READING PASSAGE Block Start

- Adrienne Maree Brown
Executive director of the Ruckus Society, which brings nonviolent direct action training and support to communities affected by economic, environmental and social oppression. She sits on the boards of Allied Media Project and WireTap magazine.
The National Conference for Media Reform isn’t just a gathering on media policy. It’s also an educational event for hands-on media activism and citizen journalism. Adrienne Maree Brown is the executive director of the Ruckus Society, which trains and supports social justice groups in nonviolent direct action. [includes rush transcript]
AMY GOODMAN: The National Conference for Media Reform isn’t just a gathering on media policy. It’s also an educational event for hands-on media activism and citizen journalism. Adrienne Maree Brown is the executive director of the Ruckus Society, which trains and supports social justice groups in nonviolent direct action. The Ruckus Society has worked with groups including Wal-Mart Watch, Greenpeace, United Students Against Sweatshops, the Student Farmworker Alliance. She joins me right here on the convention floor, as we’re on the road in Minneapolis. Welcome, Adrienne, to Democracy Now!
ADRIENNE MAREE BROWN: Thank you.
AMY GOODMAN: It’s good to have you with us. What’s the Ruckus Society?

READING PASSAGE Block End

PROBLEMS TO SOLVE
[a] In the interview excerpt, which two boards is Adrienne Maree Brown said to sit on?
[b] Write out everything in the interview excerpt from "- Adrienne Maree" down to "and WireTap magazine.".

ENTRIES PROVIDED Block Start

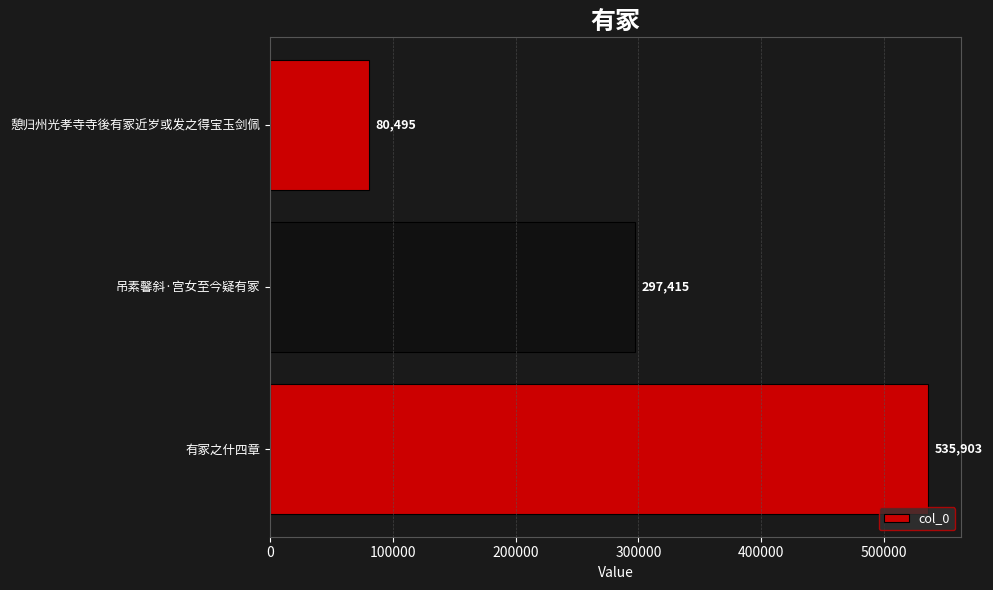

Is it true that the value at 憩归州光孝寺寺後有冢近岁或发之得宝玉剑佩 is 117433?

False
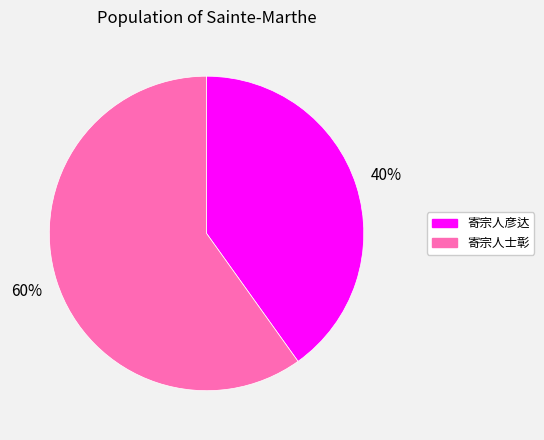

Which slice is the smallest?

寄宗人彦达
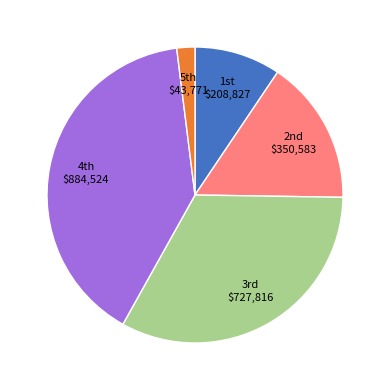

Does any single category account for the majority?

No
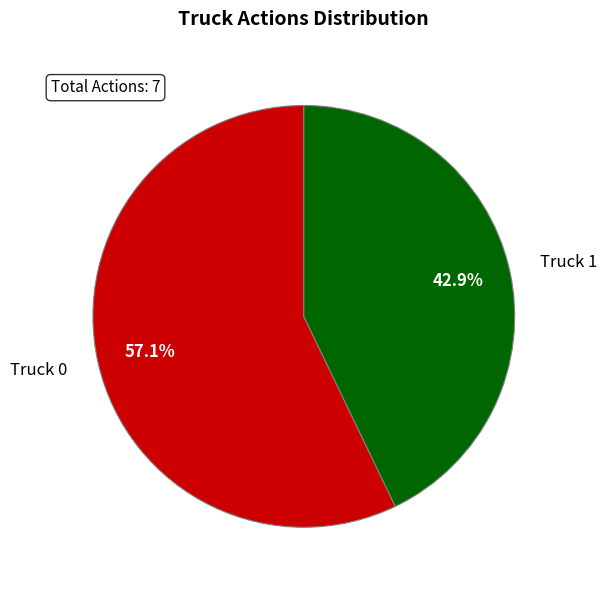

How many slices are in this pie chart?

2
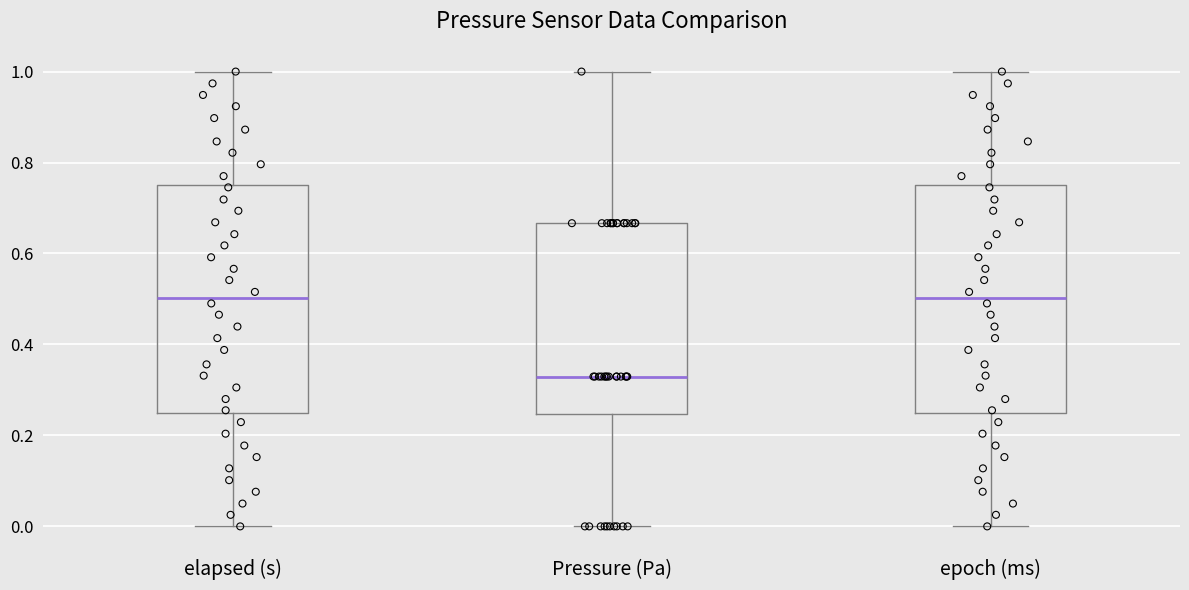

Reading left to right, read every box against the y-axis: the position of its median line, the range the box covers, and the ends of its whiskers. The values are not printed on the chart, so give them approximately, as read against the axis.

elapsed (s): median 0.50, box 0.24 to 0.76, whiskers 0.00 to 1.00
Pressure (Pa): median 0.32, box 0.24 to 0.66, whiskers 0.00 to 1.00
epoch (ms): median 0.50, box 0.24 to 0.76, whiskers 0.00 to 1.00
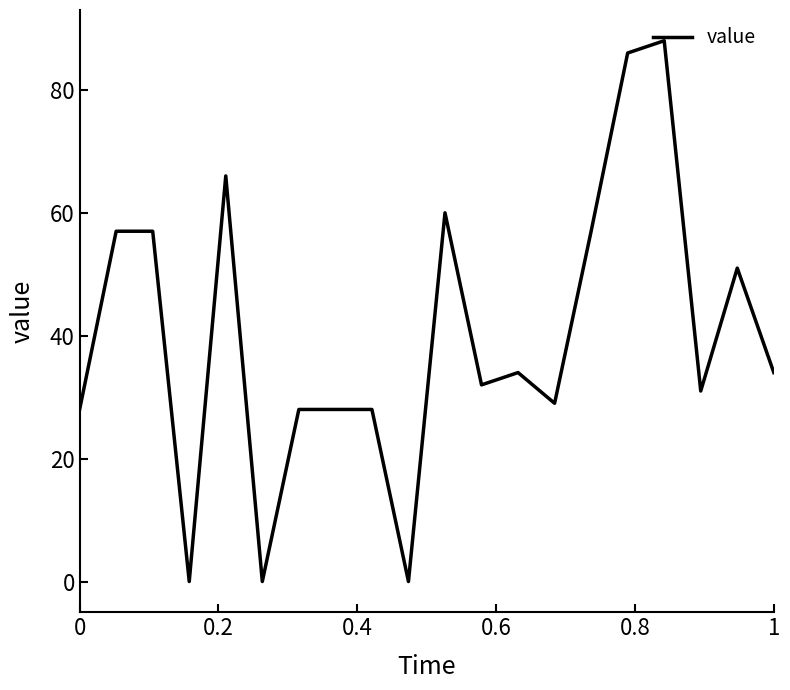

What is the difference between the maximum and minimum values?

88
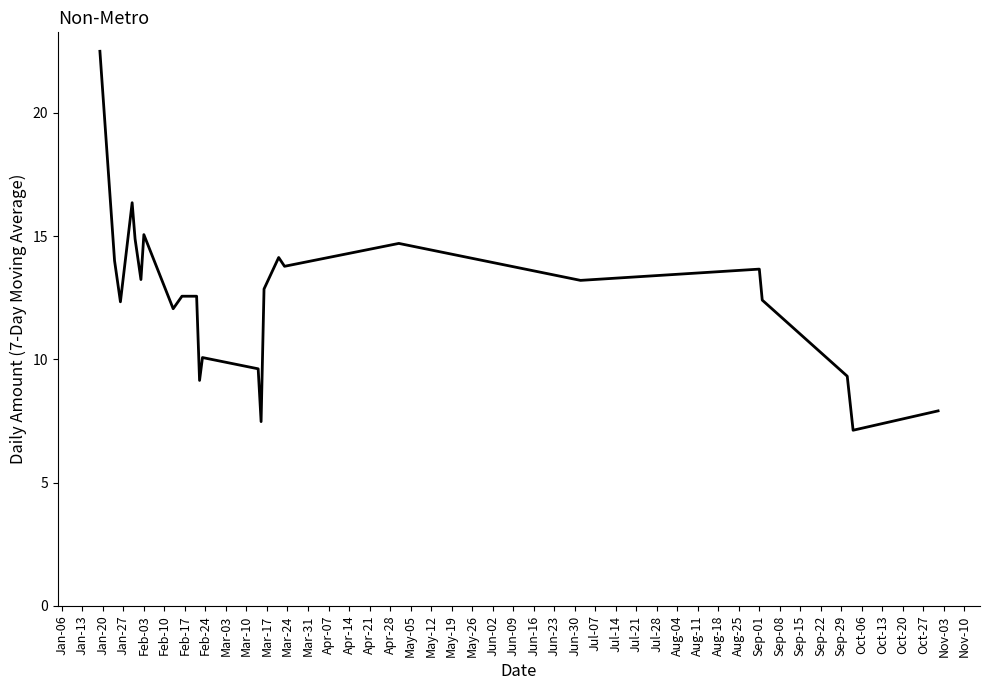

What is the greatest value displayed?

22.5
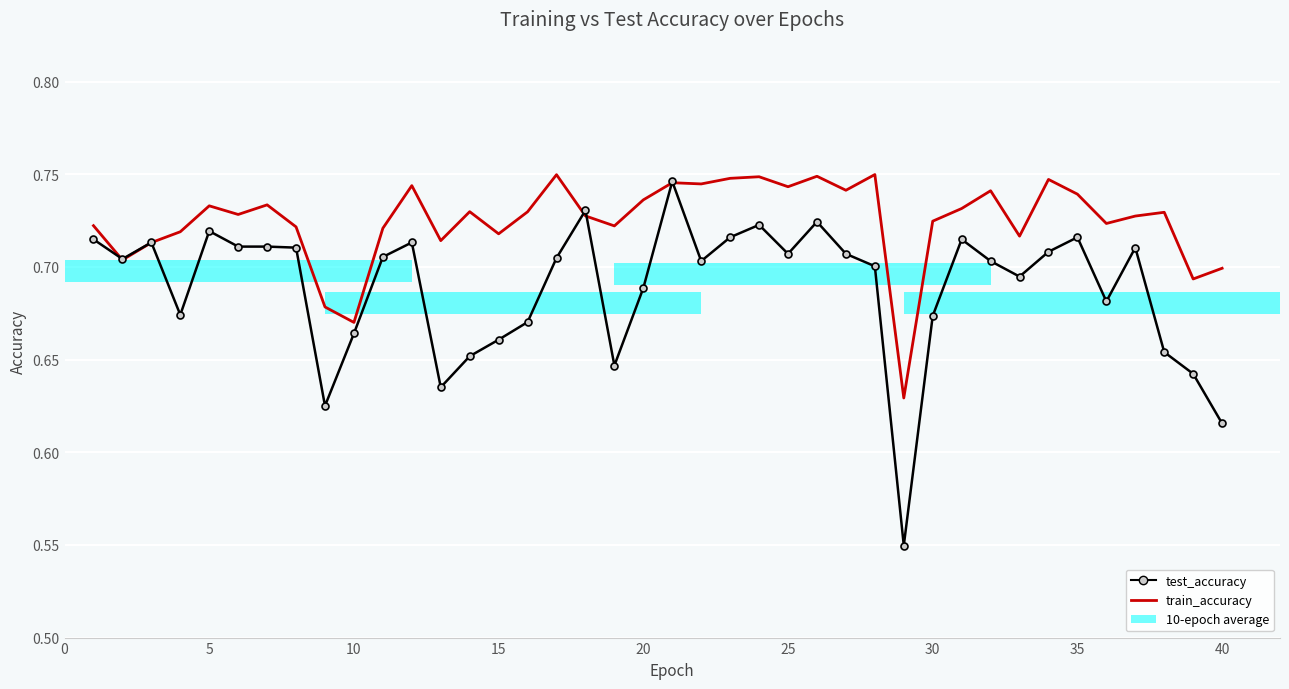

What is the difference between the maximum and minimum values in the test_accuracy series?

0.2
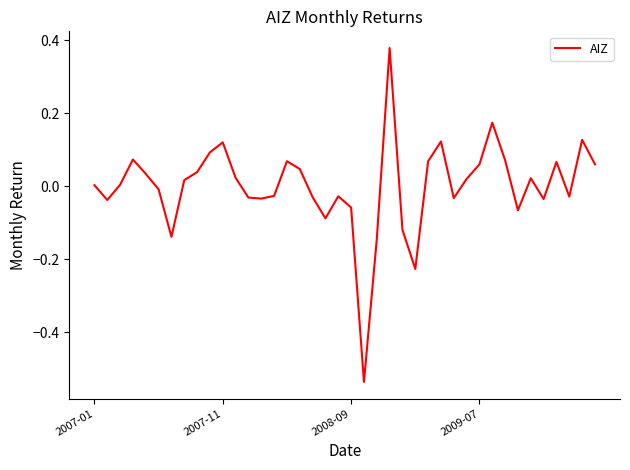

Does the chart have visible grid lines?

No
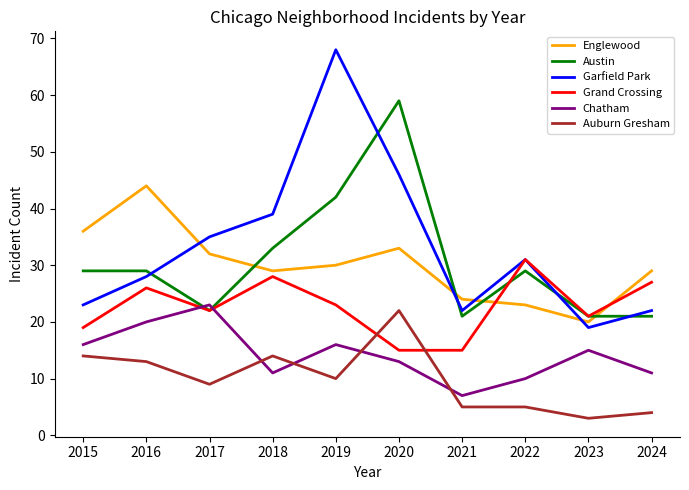

Where is the first local minimum for Chatham?

2018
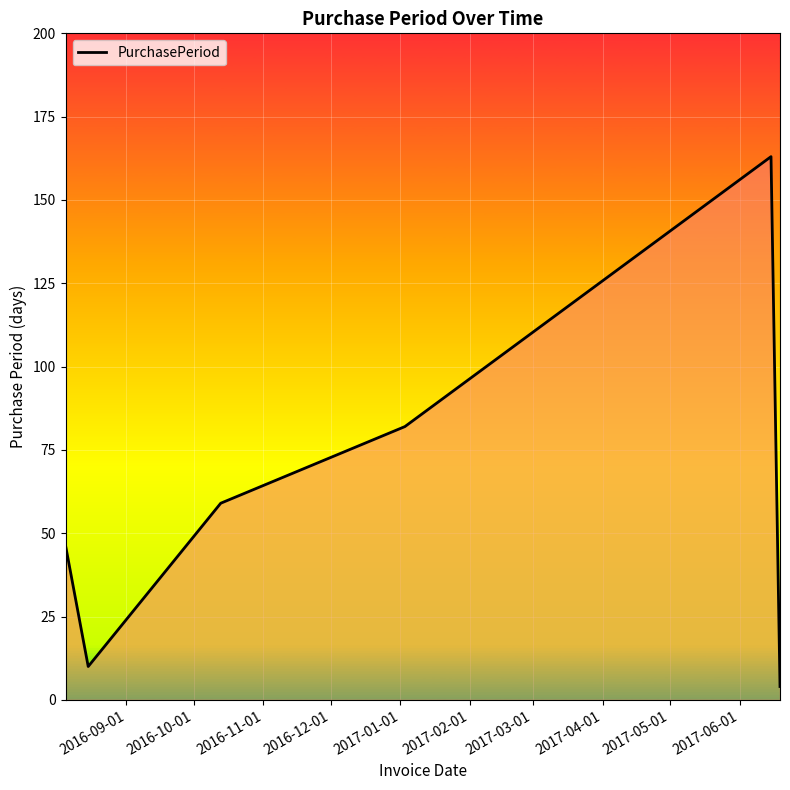

What is the difference between the second highest and second lowest values?

72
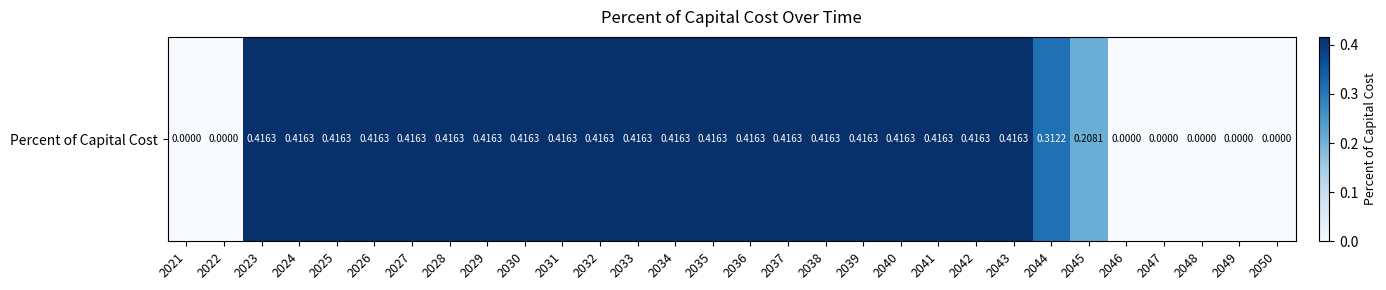

The chart shows a value of -0.3 at 2048. True or false?

False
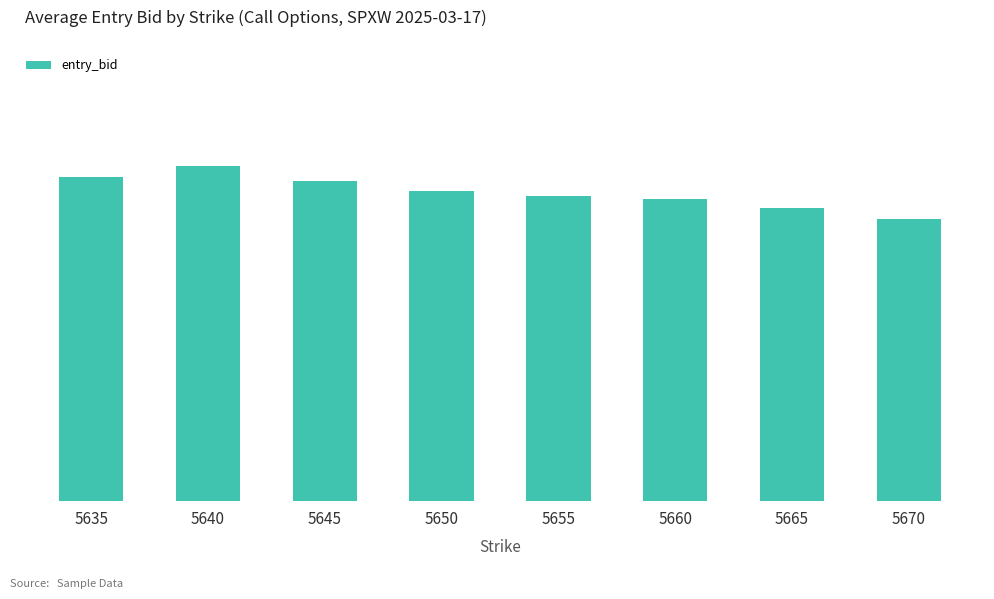

Rank the categories by value from highest to lowest.

5640, 5635, 5645, 5650, 5655, 5660, 5665, 5670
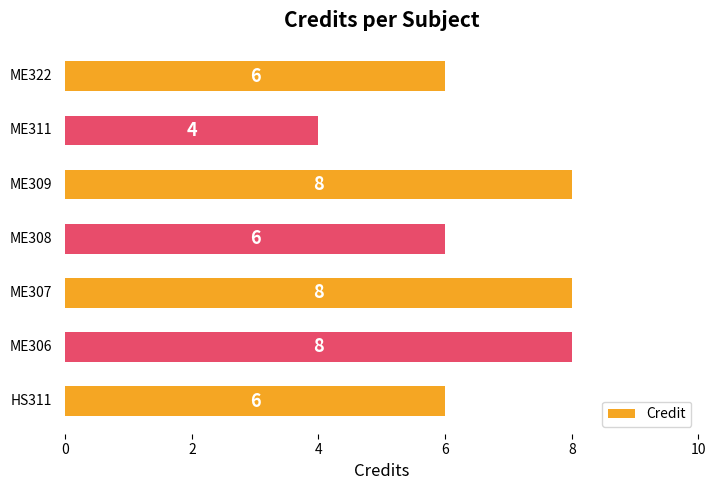

What is the maximum value shown in the chart?

8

ENTRIES PROVIDED Block End

ANSWERS BY ITEM
[a] Allied Media Project and WireTap magazine.

[b]
- Adrienne Maree Brown
Executive director of the Ruckus Society, which brings nonviolent direct action training and support to communities affected by economic, environmental and social oppression. She sits on the boards of Allied Media Project and WireTap magazine.